Work to complete: Your reply should be made up of every line in the records below that holds the string "Poster".

---

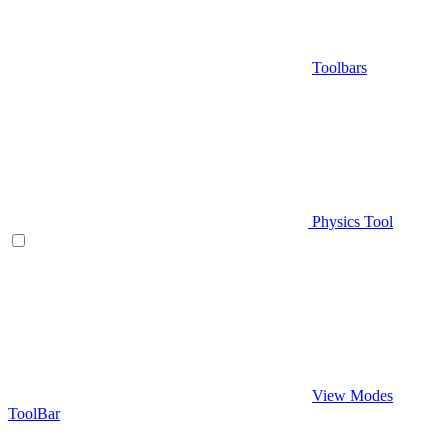
Toolbars
Physics Tool
View Modes
ToolBar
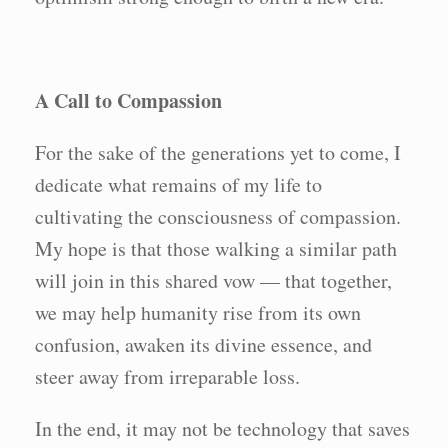
A Call to Compassion
For the sake of the generations yet to come, I
dedicate what remains of my life to
cultivating the consciousness of compassion.
My hope is that those walking a similar path
will join in this shared vow — that together,
we may help humanity rise from its own
confusion, awaken its divine essence, and
steer away from irreparable loss.
In the end, it may not be technology that saves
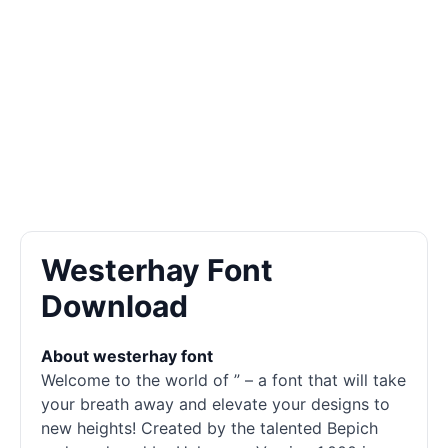
Westerhay Font
Download
About westerhay font
Welcome to the world of ” – a font that will take
your breath away and elevate your designs to
new heights! Created by the talented Bepich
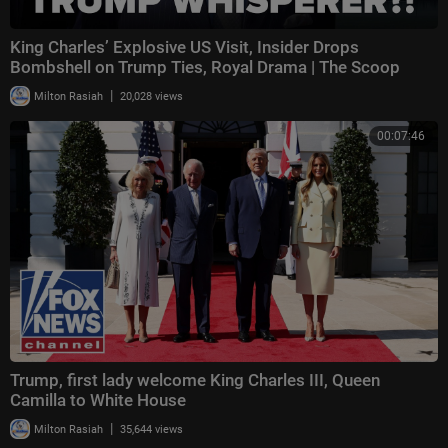
King Charles’ Explosive US Visit, Insider Drops
Bombshell on Trump Ties, Royal Drama | The Scoop
|
Milton Rasiah
20,028 views
00:07:46
Trump, first lady welcome King Charles III, Queen
Camilla to White House
|
Milton Rasiah
35,644 views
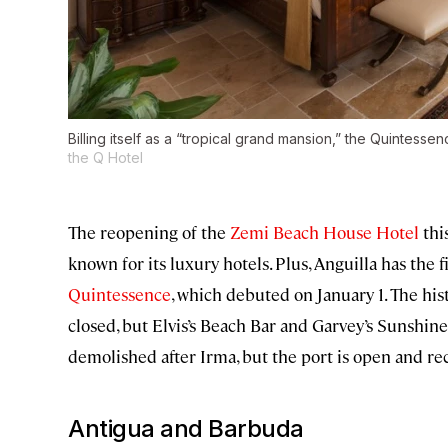
Billing itself as a “tropical grand mansion,” the Quintessen
the Q Hotel
The reopening of the
Zemi Beach House Hotel
thi
known for its luxury hotels. Plus, Anguilla has the 
Quintessence
, which debuted on January 1. The h
closed, but Elvis’s Beach Bar and Garvey’s Sunshine
demolished after Irma, but the port is open and re
Antigua and Barbuda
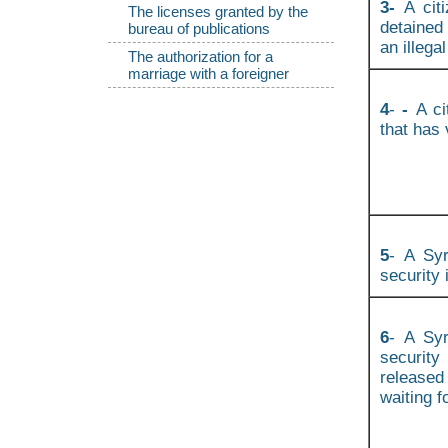
3-
A cit
The licenses granted by the
detained
bureau of publications
an illegal
The authorization for a
marriage with a foreigner
4
-
-
A ci
that has 
5
- A Syr
security 
6
- A Syr
securit
released
waiting f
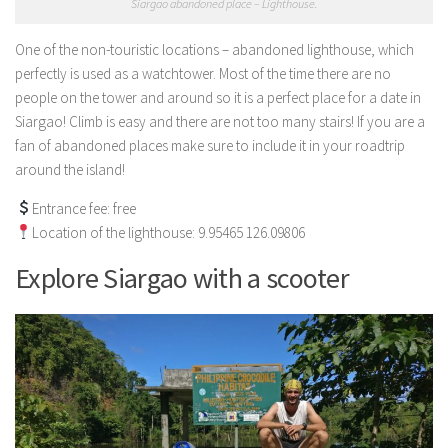
Siargao abandoned place – Lighthouse.
One of the non-touristic locations – abandoned lighthouse, which
perfectly is used as a watchtower. Most of the time there are no
people on the tower and around so it is a perfect place for a date in
Siargao! Climb is easy and there are not too many stairs! If you are a
fan of abandoned places make sure to include it in your roadtrip
around the island!
Entrance fee: free
Location of the lighthouse: 9.95465 126.09806
Explore Siargao with a scooter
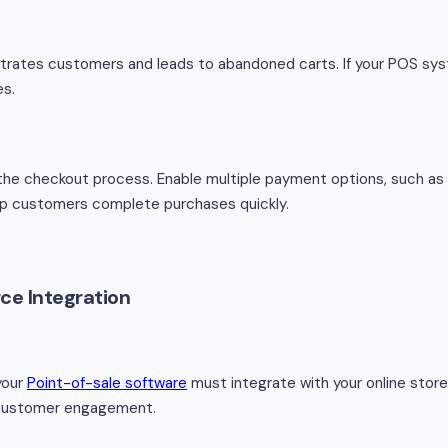
trates customers and leads to abandoned carts. If your POS sy
es.
the checkout process. Enable multiple payment options, such as 
lp customers complete purchases quickly.
ce Integration
your
Point-of-sale software
must integrate with your online store. 
d customer engagement.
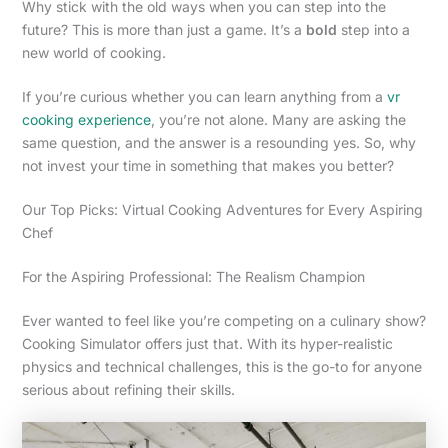
Why stick with the old ways when you can step into the
future? This is more than just a game. It’s a
bold
step into a
new world of cooking.
If you’re curious whether you can learn anything from a
vr
cooking experience
, you’re not alone. Many are asking the
same question, and the answer is a resounding yes. So, why
not invest your time in something that makes you better?
Our Top Picks: Virtual Cooking Adventures for Every Aspiring
Chef
For the Aspiring Professional: The Realism Champion
Ever wanted to feel like you’re competing on a culinary show?
Cooking Simulator offers just that. With its hyper-realistic
physics and technical challenges, this is the go-to for anyone
serious about refining their skills.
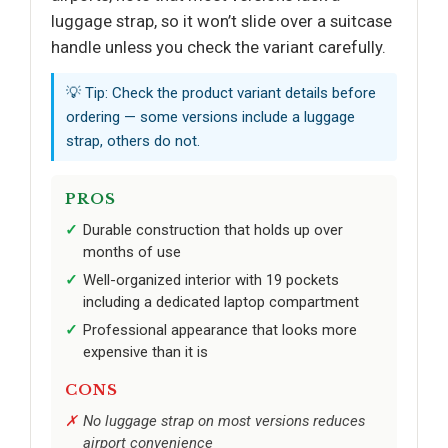
luggage strap, so it won’t slide over a suitcase
handle unless you check the variant carefully.
💡 Tip: Check the product variant details before
ordering — some versions include a luggage
strap, others do not.
PROS
Durable construction that holds up over
months of use
Well-organized interior with 19 pockets
including a dedicated laptop compartment
Professional appearance that looks more
expensive than it is
CONS
No luggage strap on most versions reduces
airport convenience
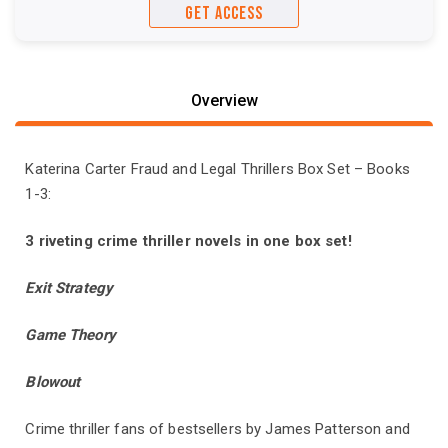
GET ACCESS
Overview
Katerina Carter Fraud and Legal Thrillers Box Set – Books
1-3:
3 riveting crime thriller novels in one box set!
Exit Strategy
Game Theory
Blowout
Crime thriller fans of bestsellers by James Patterson and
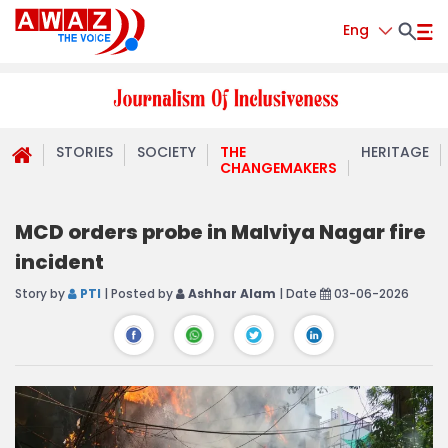
Eng
STORIES
SOCIETY
THE
HERITAGE
CHANGEMAKERS
MCD orders probe in Malviya Nagar fire
incident
Story by
PTI
| Posted by
Ashhar Alam
| Date
03-06-2026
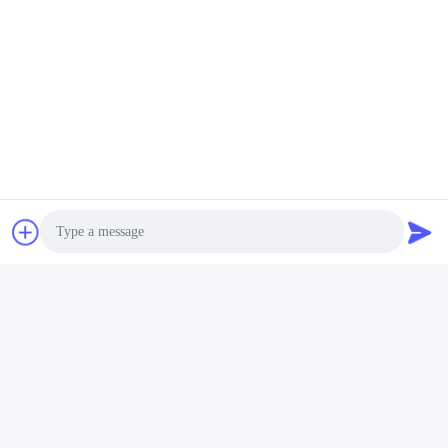
Requests
Additional Product Images
Photo
Video Call
Audio Call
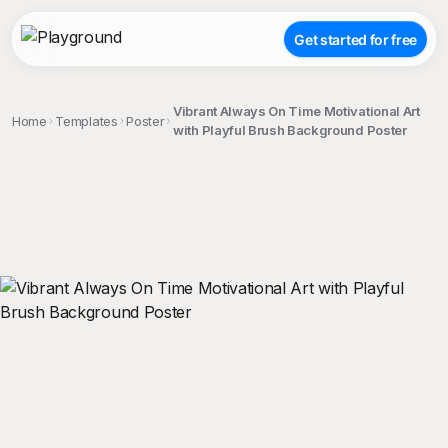
Get started for free
Vibrant Always On Time Motivational Art
Home
Templates
Poster
with Playful Brush Background Poster
;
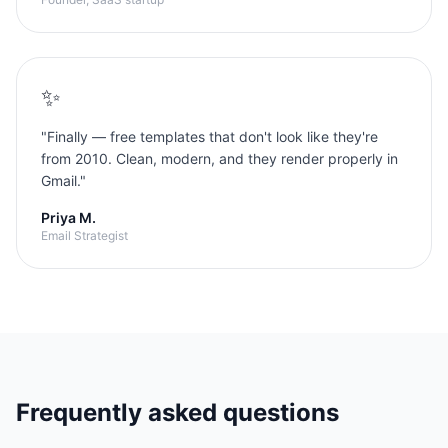
✨
"
Finally — free templates that don't look like they're
from 2010. Clean, modern, and they render properly in
Gmail.
"
Priya M.
Email Strategist
Frequently asked questions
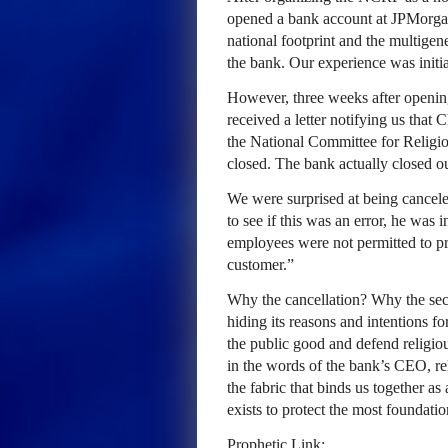
opened a bank account at JPMorga
national footprint and the multigen
the bank. Our experience was initia
However, three weeks after openin
received a letter notifying us that 
the National Committee for Religi
closed. The bank actually closed ou
We were surprised at being cancel
to see if this was an error, he was 
employees were not permitted to pro
customer.”
Why the cancellation? Why the se
hiding its reasons and intentions fo
the public good and defend religio
in the words of the bank’s CEO, rel
the fabric that binds us together a
exists to protect the most foundati
Prophetic Link:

---

Solution to the problem:
Poster
with Playful Brush Background Poster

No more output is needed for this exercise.